I need to think if emulation with triangles could make sense here, would require conservative rasterization support and might beat a compute shader... good you asked again

 

[JoeJ]

I'm not seeing any in-depth of analysis of performance other than fps (useless).

Yep. The Remedy video is the best we have. I tried to figure out the cost of Quake2 denoising, with the guy who has some experience with it here: https://www.gamedev.net/forums/topi...g-on-a-2014-gpu/?tab=comments#comment-5401600
He said according to the source code they have full implementation of the paper, and the cost here was 10ms (!)
I guess it's faster than that, but i take back my earlier assumption Q2 could ran with 5 bounces, because it can run with 10 mirror reflections. (1 bounce = 1 geometry ray plus 1 towards a light at the hit)
Likely the denoiser is turned off for mirror mode because it is not needed. And likely the single bounce already caps performance at what we see.

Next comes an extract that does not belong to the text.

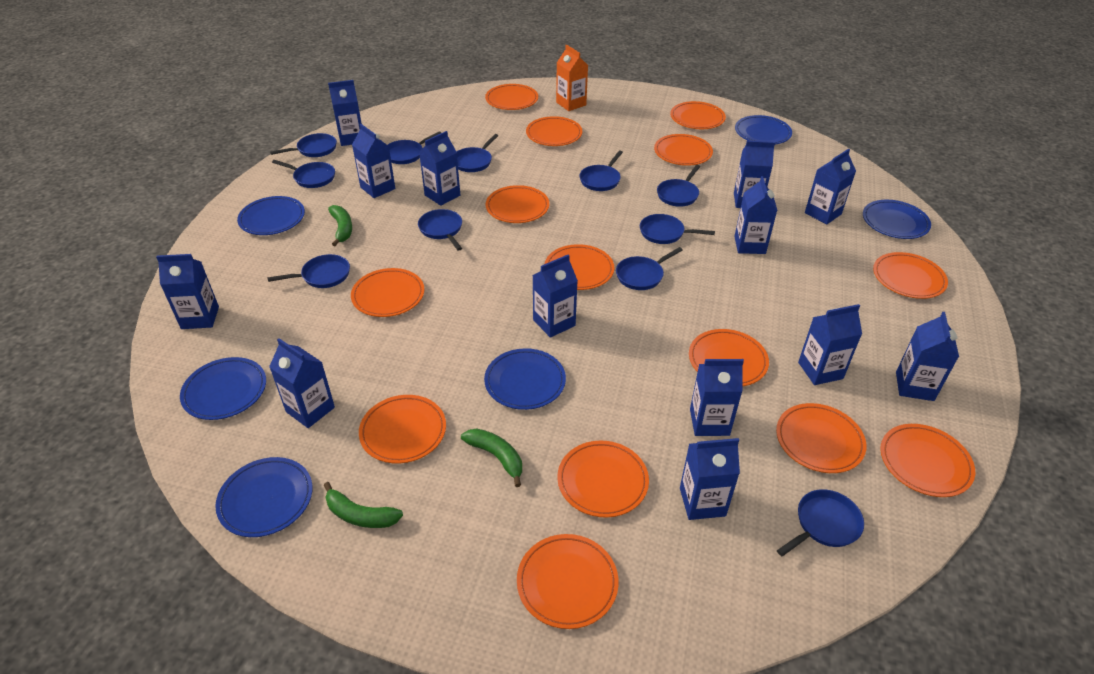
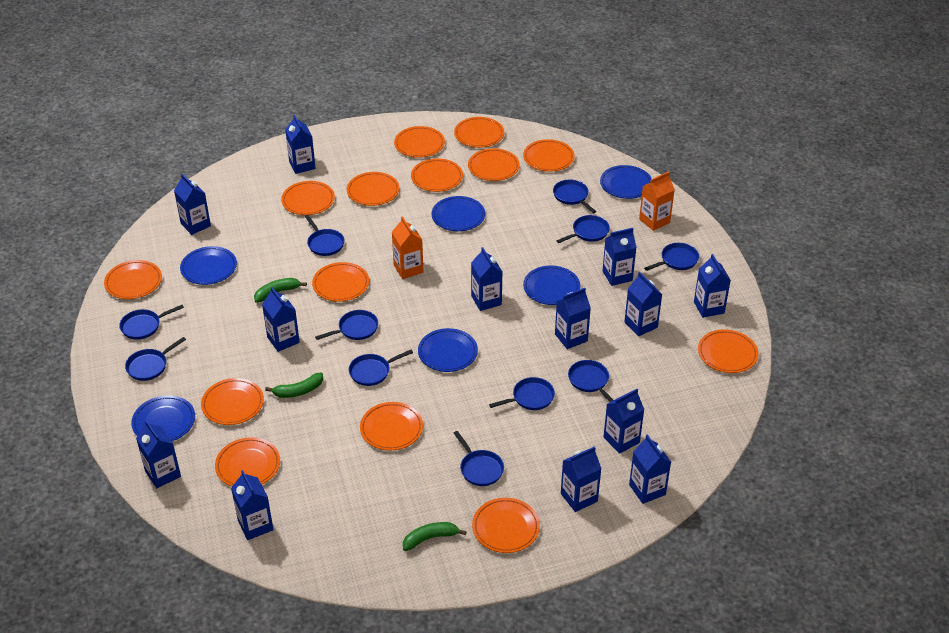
orange carton: 1 -> 2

...guessing. Unfortunately i won't work on RTX anytime soon, and the guys who would know better can't talk because it may fall into NDAs.

 

[Shifty Geezer]

There's not much else to go on. Minecraft vids and small demo scenes are interesting, but it's not an equal comparison to a full game like Metro, and I'm not seeing any in-depth of analysis of performance other than fps (useless).

A fault here is that this thread has evolved to become a next-gen liighting thread rather than the original metrics thread, and some are talking about general ideas where we haven't got data, and linking to data-free demos of general concepts. I'll change the title and see if it steers things into a more general discussion

 

[Scott_Arm]

Yep. The Remedy video is the best we have. I tried to figure out the cost of Quake2 denoising, with the guy who has some experience with it here: https://www.gamedev.net/forums/topi...g-on-a-2014-gpu/?tab=comments#comment-5401600
He said according to the source code they have full implementation of the paper, and the cost here was 10ms (!)
I guess it's faster than that, but i take back my earlier assumption Q2 could ran with 5 bounces, because it can run with 10 mirror reflections. (1 bounce = 1 geometry ray plus 1 towards a light at the hit)
Likely the denoiser is turned off for mirror mode because it is not needed. And likely the single bounce already caps performance at what we see.

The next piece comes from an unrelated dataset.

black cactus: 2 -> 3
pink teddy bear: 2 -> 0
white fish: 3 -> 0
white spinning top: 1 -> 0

...guessing. Unfortunately i won't work on RTX anytime soon, and the guys who would know better can't talk because it may fall into NDAs.

I'm hoping GDC has a bunch of real solid info about DXR implementations and alternatives. Because it's industry info, they do usually share some performance metrics along with the details of solutions.

 

[OCASM]

More UE4 DXR goodness. Shadows and GI (1 and 2 bounces) in a large scale terrain:

 

[MfA]

Ultimately ideas have to be proved out in consumer products. That's how you know they're ready for prime time, when they actually get used. Right now DXR is being used to varying degrees.

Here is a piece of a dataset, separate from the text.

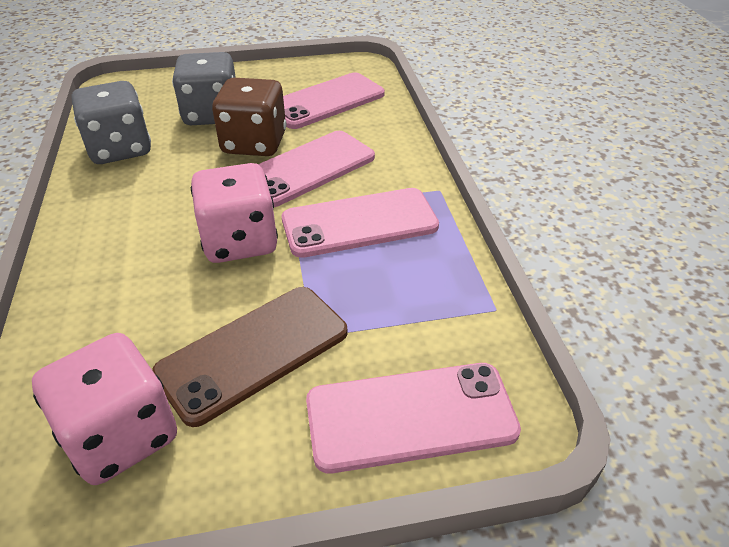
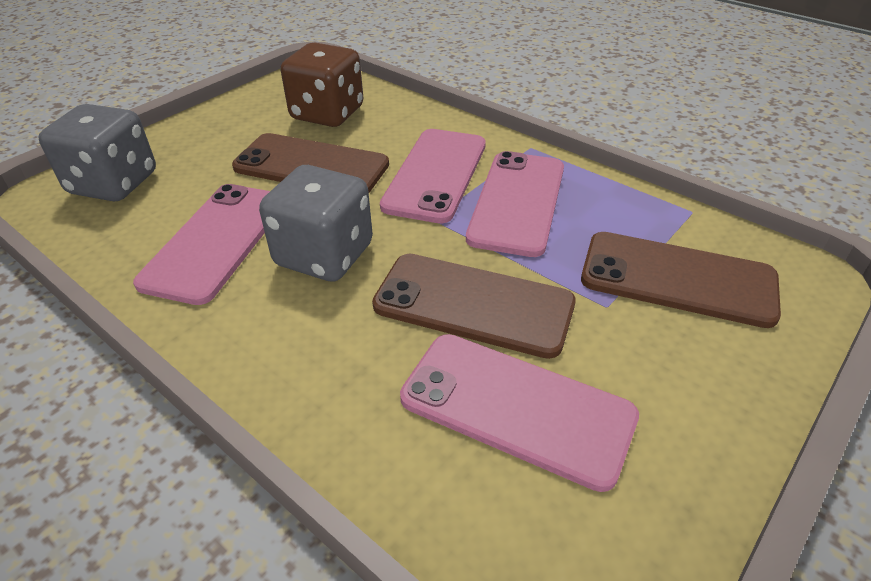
brown phone: 1 -> 3
pink dice: 2 -> 0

Not when there's so much money involved in pushing solutions for competitive advantage.

 

[Shifty Geezer]

Can we please keep the business considerations of RTX - why it exists - outside of this thread, and just focus on RTX as a technology and how it compares to other solutions and how future solutions would/should/could best be progressed.

 

[Shifty Geezer]

More UE4 DXR goodness. Shadows and GI (1 and 2 bounces) in a large scale terrain:

I love the look of the lighting in all such demos. The clean white focusses entirely on the beauty of the light and shadow in terms of form. A few games have gone with this style and they'd be well served with a next-gen lighting solution.

One thing I find curious about RTX examples is the temporal element. Here, it's quite apparent in the lag in the shadows. The volumetric solutions suffer from lighting lag as a result of the algorithm, but I don't understand it in the RT examples. Is it a result of the denoising accumulating temporal samples?